How do I get slime out of my pool?
The majority of folks that look into the Magic Eraser pool hack have a pool slime issue. However, there is justification for why pool experts stay away from Magic erasers. There are many better and proven methods for eliminating algae and slime in your pool.
Slime, which is algae and bacteria, can appear for many causes. Testing your water levels periodically and after events that could disrupt your water chemistry, such as rain showers or a large pool party, is the solution to avoid it. Below is an easy to follow plan for individuals who have slime in their pool:
- Clean the water’s surface: To begin, clean any dead bugs and debris from the pool’s surface with your pool net. Because garbage and bugs are places where algae can accumulate and grow, it’s critical to get rid of them as soon as possible.
- Vacuum the pool floor: The next procedure is to clear the dirt and filth off your pool’s floor with a pool vacuum.
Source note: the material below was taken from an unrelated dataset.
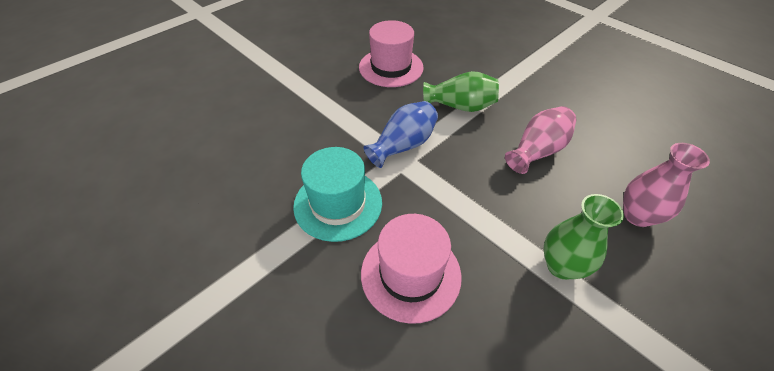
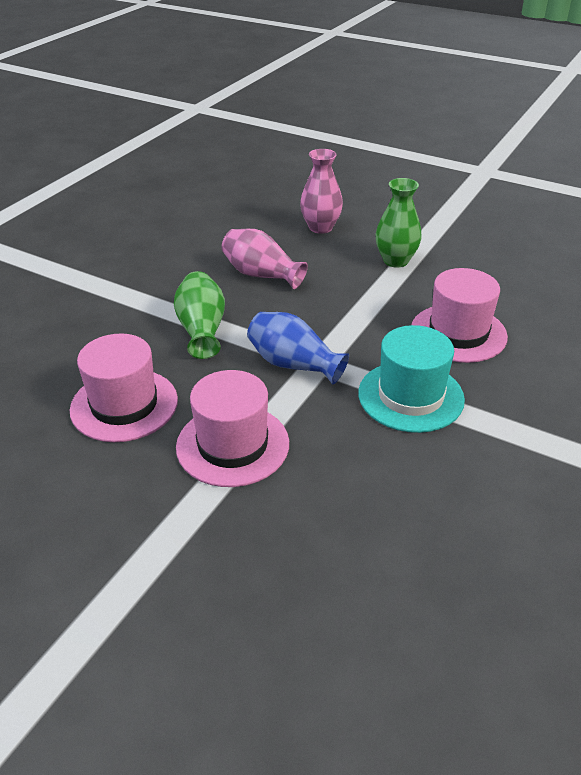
camera: 105 degrees left, 10 degrees down
none -> pink hat [176,370,289,487]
Clean the whole pool floor, then wait a few minutes for the slime to settle before vacuuming again. This part is the most time-consuming and difficult phase of the procedure.
- Give your pool a shock treatment: Once you clean the slime from your pool’s surface and floor, use a chlorine shock treatment to restore balance and prevent the growth from returning. Maintaining a healthy balance of chlorine, CYA, and other pool chemicals is critical.
- Run your filter: To keep your water moving, put your swim filter to the maximum setting after your chlorine and CYA concentrations are where they should be. This is important because slime and algae grow considerably more slowly in flowing water than in stagnant water.
Using a Magic Eraser sponge in your pool skimmer is not a pool maintenance procedure recommended by pool professionals. It may clear some algae, but it could also generate unanticipated difficulties, such as major health concerns.
A better strategy is to address the source of the algae and slime difficulty by improving the pool chemistry.